When it came time to recertify rather than using the NUCs I decided to try out WEB-IOU as I didn’t need the full CSR functionality and you could get builds which included the pre-built INE labs. The beauty of this was that although a little fiddly to setup new labs (no drag and drop to build), it was a lot more stable than the old GNS3 and as it used IOS images it didn’t need that much resources. I could run it on fusion with only 4 gig of RAM making the labs portable.

2016
and along comes EVE-NG

I am assuming EVE-NG came from WEB-IOU as it has the same feel to it but a lot more polished and user friendly. You can have a Lab up and running in minutes and it is all very logical in the way you connect out of it to external devices, networks or the Internet. You do have to put a bit of work in to build templates for things such as windows or Lunix VMs, but is pretty straight forward and well documented. I have built some pretty extensive hybrid labs using N9Ks, CSRs, vIOS, F5s, ASAvs, Firepower and Checkpoints. Apart from some issues with buggy N9Kv images it has been pretty much rock solid.

EVE-NG can be run on most things, I have deployed it as an OVF on ESX and fusion as well as on a Ubuntu host in Azure. The sizing needed depends on what you are running in your lab, for example NXOS needs 2vCPU/8GB, whereas vIOS only needs 1vCPU/512MB. It you look in the community there are plenty of pre-built labs or you can find many more in forums.

2018

So I guess that is were we are today. Is a lot more choice for labbing these days, you got vendor specific offerings such as Cisco CML, hypervisors like ESX or virtualbox or emulators like GNS3 or EVE-NG. At the end of the day all comes down to resources and personal preference, I like EVE-NG but an not saying it is better or worse than any of the others.
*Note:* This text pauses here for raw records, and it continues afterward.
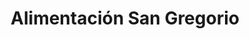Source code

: ---
title: "Alimentación San Gregorio"
url: /conquista/alimentacion-san-gregorio/
shop: supermercado
---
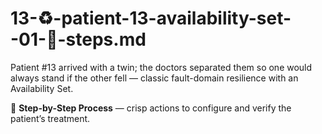 # 13-♻️-patient-13-availability-set--01-🧾-steps.md

Patient #13 arrived with a twin; the doctors separated them so one would always stand if the other fell — classic fault-domain resilience with an Availability Set.

🧾 **Step-by-Step Process** — crisp actions to configure and verify the patient’s treatment.
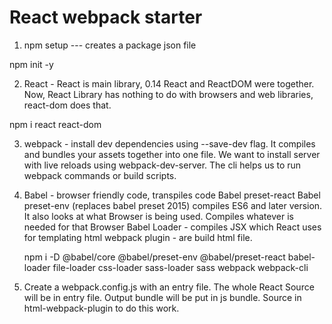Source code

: # React webpack starter

1. npm setup  --- creates a package json file

npm init -y

2. React -   React is main library, 0.14 React and ReactDOM were together. Now, React Library has nothing to do with browsers and web libraries, react-dom does that.

npm i react react-dom

3. webpack - install dev dependencies using --save-dev flag. It compiles and bundles your assets together into one file. We want to install server with live reloads using webpack-dev-server. The cli helps us to run webpack commands or build scripts.


4. Babel - browser friendly code, transpiles code 
   Babel preset-react
   Babel preset-env (replaces babel preset 2015) compiles ES6 and later version. It also looks at what Browser is being used. Compiles whatever is needed for that Browser
   Babel Loader - compiles JSX which React uses for templating
   html webpack plugin - are build html file.

   npm i -D @babel/core @babel/preset-env @babel/preset-react babel-loader file-loader  css-loader sass-loader sass webpack webpack-cli

5. Create a webpack.config.js with an entry file. The whole React Source will be in entry file. Output bundle will
be put in js bundle. Source in html-webpack-plugin to do this work.


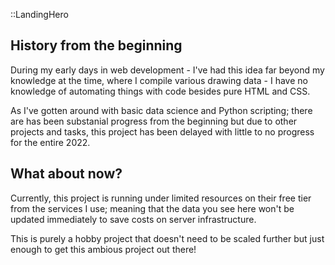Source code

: ::LandingHero

## History from the beginning

During my early days in web development - I've had this idea far beyond my
knowledge at the time, where I compile various drawing data - I have no
knowledge of automating things with code besides pure HTML and CSS.

As I've gotten around with basic data science and Python scripting; there are
has been substanial progress from the beginning but due to other projects and
tasks, this project has been delayed with little to no progress for the
entire 2022.

## What about now?

Currently, this project is running under limited resources on their free tier
from the services I use; meaning that the data you see here won't be updated
immediately to save costs on server infrastructure.

This is purely a hobby project that doesn't need to be scaled further but just
enough to get this ambious project out there!
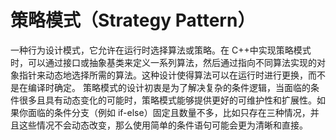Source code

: # 策略模式（Strategy Pattern）
  一种行为设计模式，它允许在运行时选择算法或策略。在 C++中实现策略模式时，可以通过接口或抽象基类来定义一系列算法，然后通过指向不同算法实现的对象指针来动态地选择所需的算法。这种设计使得算法可以在运行时进行更换，而不是在编译时确定。
  策略模式的设计初衷是为了解决复杂的条件逻辑，当面临的条件很多且具有动态变化的可能时，策略模式能够提供更好的可维护性和扩展性。如果你面临的条件分支（例如 if-else）固定且数量不多，比如只存在三种情况，并且这些情况不会动态改变，那么使用简单的条件语句可能会更为清晰和直接。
The next step for me is to get away from the GUI and use a ‘Network as Code’ idealogy to deploy labs. There are Python SDKs deploying in CML and GNS, some projects for doing a similar thing with EVE-NG and I see others using vagrant to deploy the topology. This netsim-tools project of Ivan’s looks very interesting, I like the idea of deploying a lab and its configuration as a declarative state. I tried something similar with my build_fabric project but is too complicated due to all the variables in a production environment. However, for the base of a lab it is viable as you would only have a simple basic configuration (L3 connectivity and/or simple routing protocol setup) you could build upon.